I won’t reveal what it is, because otherwise you won’t watch the movie, but Emma’s ‘incident’ raises quite a few questions in the viewers’ head–morally, logically and even to some degree, emotionally. Can you love someone with such a past, even if they claim not to be that person anymore? Or as Misha (Hailey Gates) says, wouldn’t extreme manipulation be exactly what a ‘psychopath’ would do?

In my opinion, the thing Emma planned to do, irrespective of whether or not she went through with it, was horrific. She said she was flattered by the aesthetics of it all. She recorded videos answering the “why would she do this?” question several times. She even shadow-enacted the whole scene at her home.

All the three characters shared my response. Rachel, like I’ve established, called her a ‘psychopath’ and blackmailed her throughout the movie. Especially on the day of her wedding. Mike tried to comfort Charlie. And Charlie spiralled into a breakdown which formed the crux of the movie going forward.

Charlie’s ‘breakdown’ is shown through animal imagery and episodes of mental escapes. His mind randomly conjures images of Emma as a child, doing the things she said she ‘planned’ and also Emma in the adult body replicating it. And no matter how hard he tries to say he’s over it, or coping well, he is unable to look Emma in the eye. Literally.

What does it mean for their marriage? Will Emma be disbanded by the three?

What the movie does well here, for the most part, is not overcomplicate the dynamic of the two. In that, the movie is primarily now focused on Emma and Charlie, with most scenes only having them. Charlie’s psychosis is not confronted by him until the very end (that is, he doesn’t seek any help), by when it might be too late, and Emma is mostly without answers. Because who will she seek help from?

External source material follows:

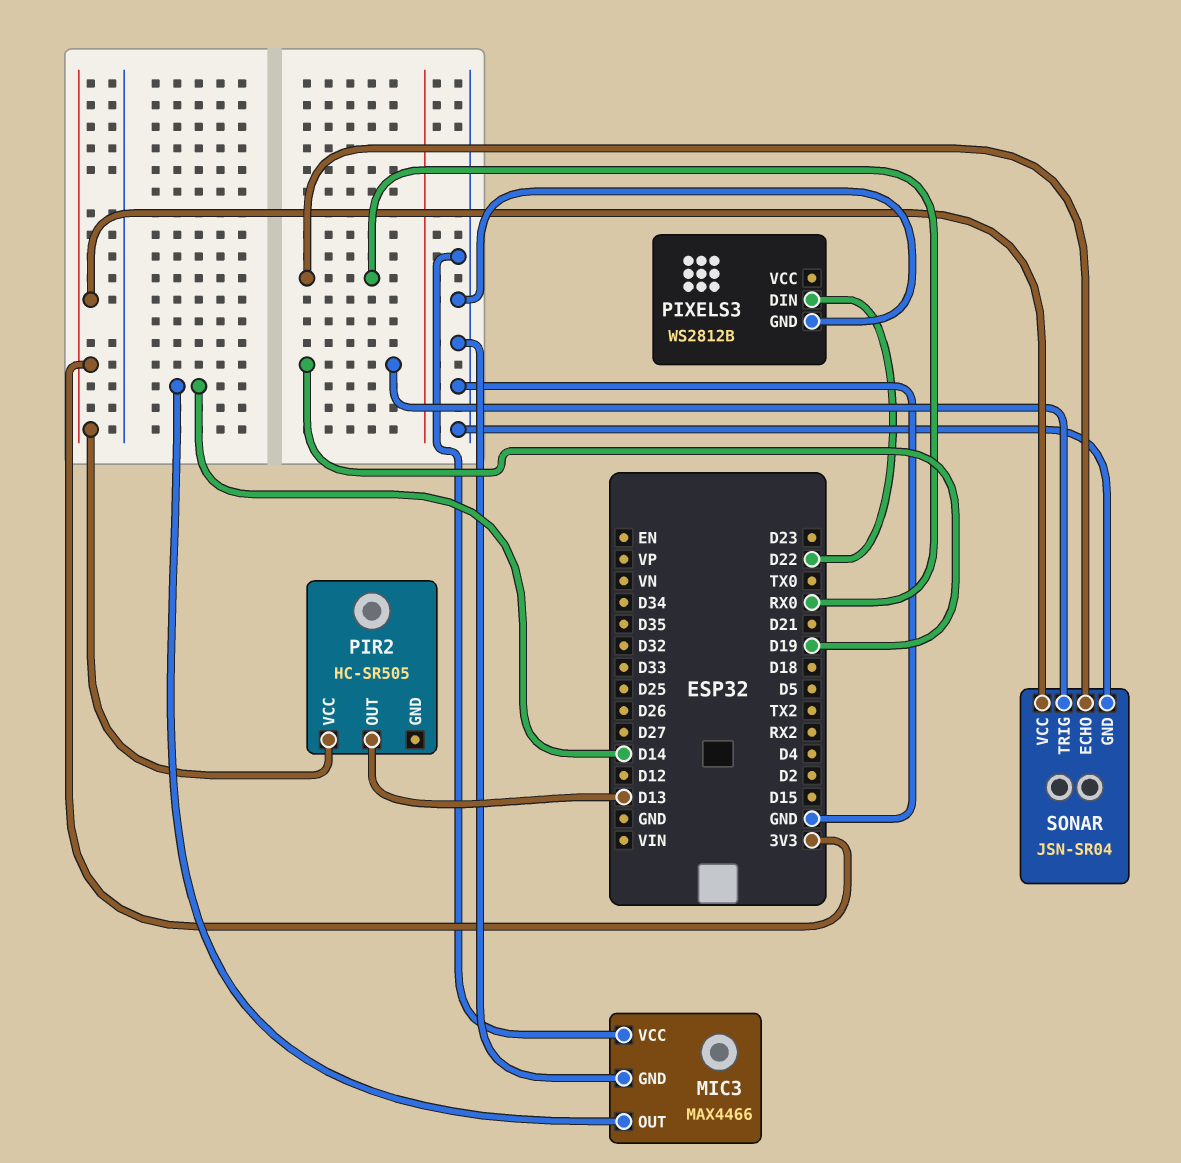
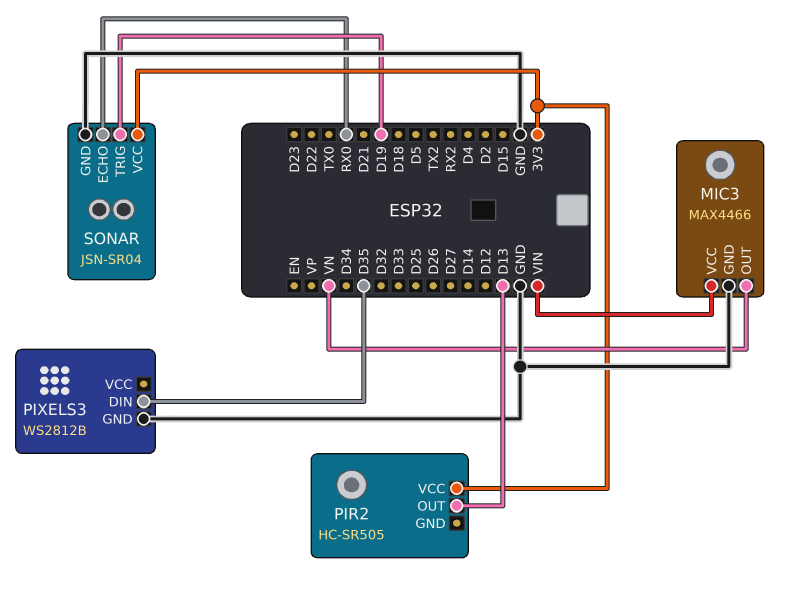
MIC3 pin OUT: D14 -> VN
MIC3 pin VCC: GND -> VIN
PIXELS3 pin DIN: D22 -> D35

I liked the lack of answers that this dynamic caused. While yes, Emma’s ‘planned thing’ was horrible, the movie does nudge towards the horrible thing Rachel did too. Who locks a child in a closet? No one is nearly as upset with her about it. Emma was the only one who didn’t cause anyone harm–she almost did, but the other three definitely did. But the scale of harm Emma could’ve caused continues to haunt the three.

Where I felt this movie faltered was the ending. There were also several moments of muffled speech which made the dialogue incomprehensible (mainly when Charlie speaks), which I also felt made the ending more bland. The conflict was set up so well, but the movie resorted to a ‘happy ever after’ ending. Not in a clichéd way, but it is implied that all is forgiven. It took a horrible speech at the wedding from Charlie which got him punched, but Emma and Charlie were still together. I couldn’t buy into that. It only raised more questions. Why didn’t Emma seek therapy? Earlier or now? Why didn’t they postpone the wedding or even think about it? I know, given the timeframe these might seem like trivial questions, but Charlie is clearly having a rough time, and they both could afford therapy. The implication there was that Emma didn’t want to be reported to the authorities or placed in care.

That seemed convenient, more than a plot point, because I didn’t see a reason they couldn’t go that route. At least that way, no one would’ve been able to blackmail Emma or pressurise Charlie. Couples counselling?

It’s a wise idea to know everything about your partner before you marry. Or at least, the worst parts. Else, who knows what’s bubbling underneath?